With temperatures over 90 degrees for the past 11 days, many of us are hot and some have been bothered. I relish the opportunity to wear light summer frocks.

This cocktail dress by Yves Saint Laurent, ca. 1967, keeps the air circulating while you circulate at the party. The high bateau neckline and silk grosgrain trim and bows are a ladylike contrast to the substantial cutout areas. The black wool bouclé and sheath silhouette are characteristic of the 1960s - think Audrey Hepburn in a little black dress - and also subtly reminiscent of 1920s flapper styles.

The question is, would you wear it?


For more information about this piece, visit its page at the Metropolitan Museum site: http://www.metmuseum.org/toah/works-of-art/1977.115.17a,b

Tuesday, May 8, 2012

Dress of the Day - May 8, 2012

Madame Grès, cocktail dress, ca. 1960

Madame Grès is one of my most featured designers on Dress of the Day. Famous for intricate draping and absolute integrity of craftsmanship, Grès identified with the sari during her visit to India in the 1950s.
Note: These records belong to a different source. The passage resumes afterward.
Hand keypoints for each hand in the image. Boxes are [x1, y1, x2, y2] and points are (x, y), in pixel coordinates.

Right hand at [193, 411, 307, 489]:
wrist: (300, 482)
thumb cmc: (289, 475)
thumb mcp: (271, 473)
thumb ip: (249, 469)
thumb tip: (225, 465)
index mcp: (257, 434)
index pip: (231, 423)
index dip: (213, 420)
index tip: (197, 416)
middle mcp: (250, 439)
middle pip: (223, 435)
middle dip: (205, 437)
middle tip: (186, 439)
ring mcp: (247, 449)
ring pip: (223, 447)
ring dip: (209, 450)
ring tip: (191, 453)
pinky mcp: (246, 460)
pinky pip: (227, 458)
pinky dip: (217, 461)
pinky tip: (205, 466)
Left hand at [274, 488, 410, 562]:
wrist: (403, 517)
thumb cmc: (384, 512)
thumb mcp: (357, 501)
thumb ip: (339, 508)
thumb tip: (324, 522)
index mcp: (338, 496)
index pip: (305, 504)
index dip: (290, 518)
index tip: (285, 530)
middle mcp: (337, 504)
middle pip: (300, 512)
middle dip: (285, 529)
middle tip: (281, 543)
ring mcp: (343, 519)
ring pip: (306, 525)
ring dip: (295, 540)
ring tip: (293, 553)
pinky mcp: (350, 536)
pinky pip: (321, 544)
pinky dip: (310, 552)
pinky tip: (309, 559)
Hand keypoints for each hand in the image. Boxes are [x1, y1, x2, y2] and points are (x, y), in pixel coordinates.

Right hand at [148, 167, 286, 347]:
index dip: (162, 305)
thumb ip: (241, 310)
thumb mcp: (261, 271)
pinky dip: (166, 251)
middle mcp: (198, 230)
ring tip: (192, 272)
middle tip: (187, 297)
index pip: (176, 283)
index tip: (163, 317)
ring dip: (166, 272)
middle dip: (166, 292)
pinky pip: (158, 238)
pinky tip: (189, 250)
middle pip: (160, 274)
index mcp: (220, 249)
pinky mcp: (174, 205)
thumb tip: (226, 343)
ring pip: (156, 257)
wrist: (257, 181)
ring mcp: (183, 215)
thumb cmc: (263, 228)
She recognized in the sari an emphasis on the quality, texture, and color of the fabric, and the use of draping as the key styling tool as well as the source of meaning in the garment.

In this dress, the gold-bordered and fringed fabric is draped on the bias and wrapped over the shoulder in keeping with most traditional Indian styles of sari. But the dress fits in with 1960s cocktail length, and the overall sense of naturalness and freedom are also characteristic of the decade.
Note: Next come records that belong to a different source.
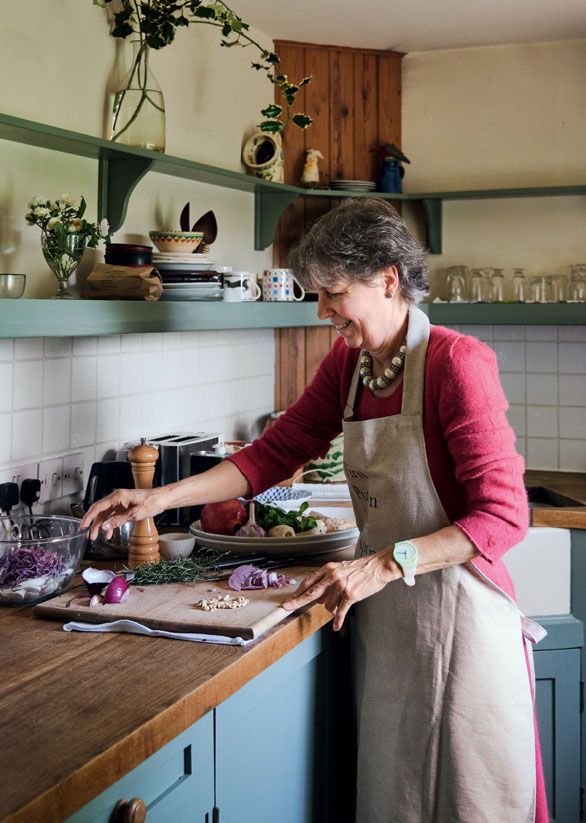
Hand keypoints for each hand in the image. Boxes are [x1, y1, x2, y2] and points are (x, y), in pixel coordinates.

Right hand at [81, 488, 165, 539]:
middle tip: (88, 535)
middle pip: (99, 511)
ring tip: (96, 537)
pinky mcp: (124, 507)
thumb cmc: (151, 502)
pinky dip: (110, 525)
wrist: (162, 499)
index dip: (88, 517)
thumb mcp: (134, 514)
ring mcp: (120, 503)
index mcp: (117, 497)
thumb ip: (118, 521)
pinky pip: (113, 516)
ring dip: (101, 526)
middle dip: (93, 524)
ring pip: (105, 515)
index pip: (97, 507)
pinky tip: (109, 534)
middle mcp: (117, 499)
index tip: (82, 526)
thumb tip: (104, 527)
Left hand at [281, 551, 400, 631]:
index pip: (308, 582)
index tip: (288, 600)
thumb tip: (318, 598)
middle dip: (297, 602)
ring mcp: (341, 586)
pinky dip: (338, 621)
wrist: (377, 567)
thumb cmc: (360, 569)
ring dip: (333, 607)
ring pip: (328, 605)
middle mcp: (332, 576)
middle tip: (286, 608)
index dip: (297, 593)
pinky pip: (340, 612)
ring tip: (343, 600)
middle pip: (310, 592)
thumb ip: (327, 581)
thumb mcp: (340, 570)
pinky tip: (336, 627)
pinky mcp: (350, 595)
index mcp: (328, 569)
From the Metropolitan Museum collection

Thursday, May 3, 2012

Dress of the Day, May 3, 2012: Cecil Beaton / My Fair Lady

Yesterday, quite by chance, I caught the beginning of My Fair Lady on television. As happens whenever I glimpse one of my favorite films, I was hooked. Three hours later, I had cried and laughed and marvelled again at the perfection of this great production - music and lyrics and acting and costumes. Alan Jay Lerner and Frederick Loewe's musical rendition of George Bernard Shaw's play Pygmalion, My Fair Lady (1964) stars Audrey Hepburn and Rex Harrison in a brilliant cast including Wilfrid Hyde White, Stanley Holloway, and one of my favorites, Gladys Cooper.

Cecil Beaton's costumes are breathtaking, not only for Audrey Hepburn's Eliza Doolittle but for a large cast in ensemble scenes such as Ascot and the embassy ball. The fashion design is a sumptuous evocation of late Victorian and Edwardian fashion with a whimsical twist.

Here is the famous Ascot gown in the dazzling scene in which Beaton dresses the women in all black and white and the men in dove gray (except Professor Henry Higgins).



At the embassy ball, Audrey Hepburn is stunning in a neo-classical gown, simple in form with beaded embellishments. Gladys Cooper, playing Henry Higgins's mother, is also in a Grecian gown and hairstyle.




Tuesday, May 1, 2012

Excitement at Whole Foods

Something very unusual happened today. While shopping at Whole Foods, the power went out in the store. The staff swung into action to protect the items that need to be kept cold, wrapping plastic around the raw meat cases. The cash registers operate on battery so we were able to check out and leave. In all the commotion we forgot rosemary for roasted chicken and potatoes but when we went back, the store had closed. I can't think of anything sadder than a power outage at Whole Foods.

The fellow doing check out was wearing this pin. Naturally when I saw it I thought it said "composing" not "composting." I commented on this and he gave his pin to me.